The chain of troubles plaguing Nokia grew longer this week with news that class-action litigation giant Robbins Geller Rudman & Dowd has filed suit against the firm alleging violations of the Securities Exchange Act of 1934.
The complaint can be summed up thusly: Nokia said its shift to Windows Phone 7 would halt its slide in the smartphone market, but that hasn’t happened.

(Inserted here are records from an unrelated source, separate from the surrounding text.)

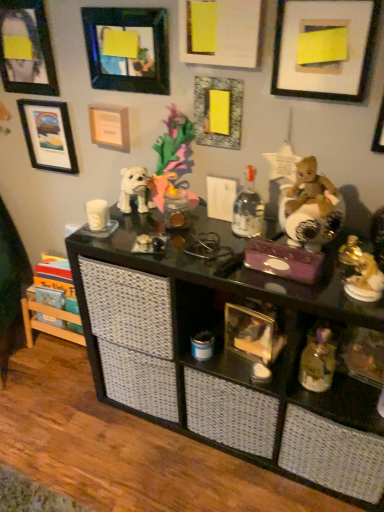
Where is `free space to the left of gold metallic figurine at right, acting as the second toy starting from the top`? This screenshot has width=384, height=512. free space to the left of gold metallic figurine at right, acting as the second toy starting from the top is located at coordinates (308, 281).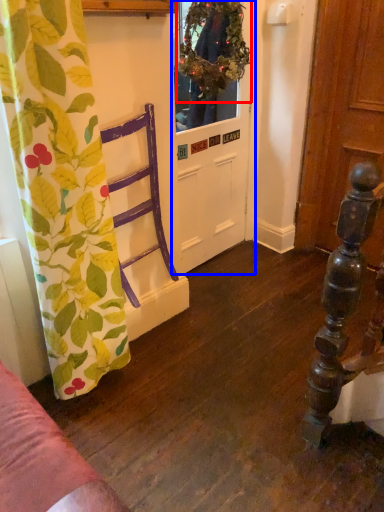
Question: Among these objects, which one is nearest to the camera, floral arrangement (highlighted by a red box) or door (highlighted by a blue box)?

Choices:
 (A) floral arrangement
 (B) door

Answer: (A)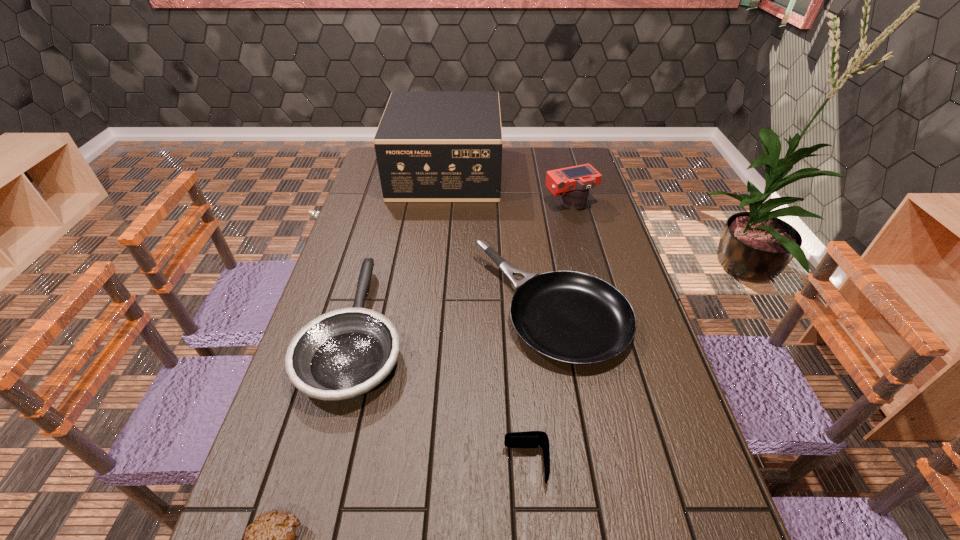
Identify the location of free space that satisfies the following two spatial constraints: 1. on the back side of the pan; 2. on the front-facing side of the tallest object. The height and width of the screenshot is (540, 960). (529, 173).

At what (x,y) coordinates should I click in order to perform the action: click on vacant space that satisfies the following two spatial constraints: 1. on the handle side of the frying pan; 2. on the right side of the camera. Please return your answer as a coordinate pair (x, y). Image resolution: width=960 pixels, height=540 pixels. Looking at the image, I should click on (391, 204).

Find the location of a particular element. This screenshot has width=960, height=540. free spot that satisfies the following two spatial constraints: 1. on the handle side of the pan; 2. on the right side of the frying pan is located at coordinates (363, 308).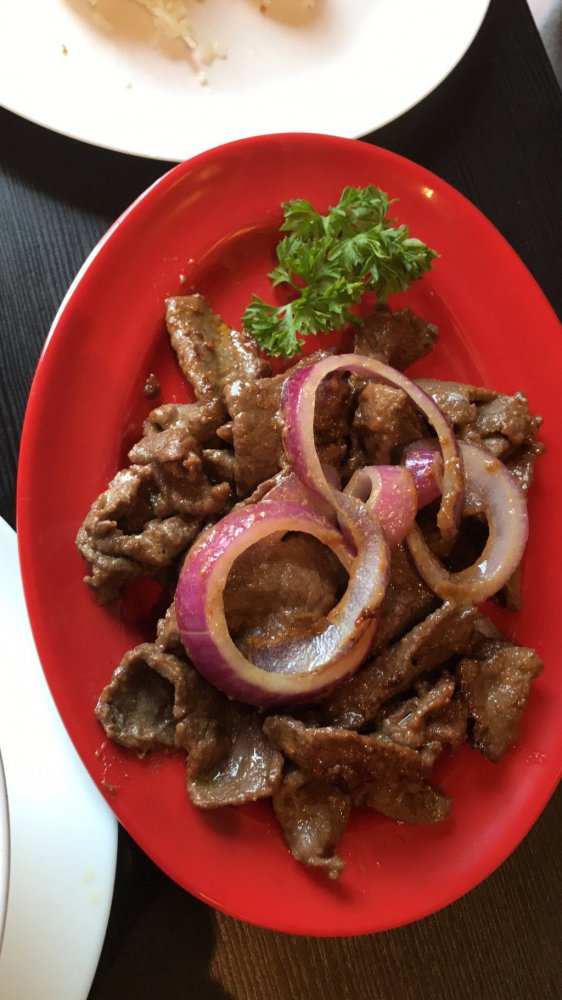
The image size is (562, 1000). I want to click on wood grain surface, so click(395, 963).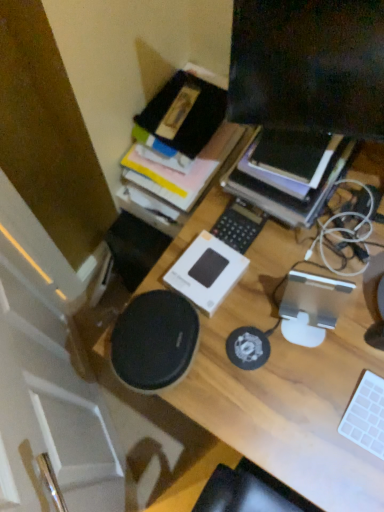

Also, its Lumia 900 smartphone had a glitch that saw the company compensating owners by giving them $100, driving its share price down more than 16 percent in one day.
Robbins Geller filed the suit on behalf of one Robert Chmielinski and is seeking a lead plaintiff.
Nokia spokesperson Karen Lachtanski referred the E-Commerce Times to a statement the company made regarding the lawsuit and declined further comment.
Darren Robins, who is acting as plaintiff’s counsel for Robbins Geller, did not respond to our request for comment.
What the Lawsuit Alleges
The complaint was filed Thursday in the United States District Court for the Southern District of New York on behalf of purchasers of Nokia shares between Oct. 26, 2011 and April 10, 2012.
It names Nokia, company CEO and president Stephen Elop, and company CFO and vice president Timo Ihamuotila as defendants.
The complaint alleges fraud on the part of the defendants. It claims they had the motive and opportunity to conduct fraud, and had actual knowledge of the misleading nature of the statements they made or acted in reckless disregard of the true information known to them at the time. In so doing, the defendants are claimed to have participated in a scheme to defraud and participated in a course of business that operated as a fraud or deceit on purchasers of Nokia securities during the class period.
Alleged false and misleading statements cited as proof include Elop’s statement at the unveiling of the Lumia 800 and 710 in October that Nokia’s driving innovations throughout its entire portfolio.
Nokia said the allegations are without merit and it will defend itself.
Trying to Clean Nokia’s Clock?
Given that Nokia made the switch to Windows Phone less than a year ago and the first Nokia devices running this operating system were only unveiled less than eight months ago, it could be a little too early to allege that Nokia has failed to deliver on the promised turnaround.
“The bottom line is, some stakeholders in Nokia see the company failing, and instead of complaining about it, they see the opportunity to make some money,” Carl Howe, a vice president of the Yankee Group, told the E-Commerce Times.
In the first quarter of 2012, Nokia’s Symbian smartphone shipments declined sharply as demand plummeted in key emerging markets such as China, IDC said in its Worldwide Quarterly Mobile Phone Tracker report, issued earlier this week. It’s critical for Nokia to transition quickly to the Windows Phone OS, IDC suggested.
In April, Nokia announced that it lost about $1.2 billion in the first quarter of the year because of a 29 percent drop in sales. The news sent Nokia shares falling 3.8 percent to $3.82. However, the Lumia line is selling well, with 2 million purchased in the first quarter of this year, Nokia said.
Moody’s Investor Service downgraded Nokia’s debt ratings after the company issued its earnings report and questioned its ability to transition successfully to the Windows Phone OS. Standard & Poor’s also downgraded Nokia’s credit rating by one notch and warned it might reduce the rating further unless the company’s performance improves.
Nokia responded to Standard & Poor’s move by stating that it’s in the middle of a transformation program.